TASK DETAILS:
Once you reach the end of the data, transcribe all of it exactly.

SUPPLIED RECORDS:
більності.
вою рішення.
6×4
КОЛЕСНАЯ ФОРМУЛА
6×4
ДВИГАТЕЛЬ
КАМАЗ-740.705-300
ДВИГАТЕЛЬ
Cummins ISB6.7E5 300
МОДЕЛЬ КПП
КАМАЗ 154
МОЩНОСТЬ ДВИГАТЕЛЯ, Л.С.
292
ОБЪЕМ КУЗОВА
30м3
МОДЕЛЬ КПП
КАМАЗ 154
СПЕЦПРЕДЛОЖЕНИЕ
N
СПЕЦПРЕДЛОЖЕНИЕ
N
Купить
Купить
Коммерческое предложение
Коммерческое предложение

RESULT BELOW:
більності.
вою рішення.
6×4
КОЛЕСНАЯ ФОРМУЛА
6×4
ДВИГАТЕЛЬ
КАМАЗ-740.705-300
ДВИГАТЕЛЬ
Cummins ISB6.7E5 300
МОДЕЛЬ КПП
КАМАЗ 154
МОЩНОСТЬ ДВИГАТЕЛЯ, Л.С.
292
ОБЪЕМ КУЗОВА
30м3
МОДЕЛЬ КПП
КАМАЗ 154
СПЕЦПРЕДЛОЖЕНИЕ
N
СПЕЦПРЕДЛОЖЕНИЕ
N
Купить
Купить
Коммерческое предложение
Коммерческое предложение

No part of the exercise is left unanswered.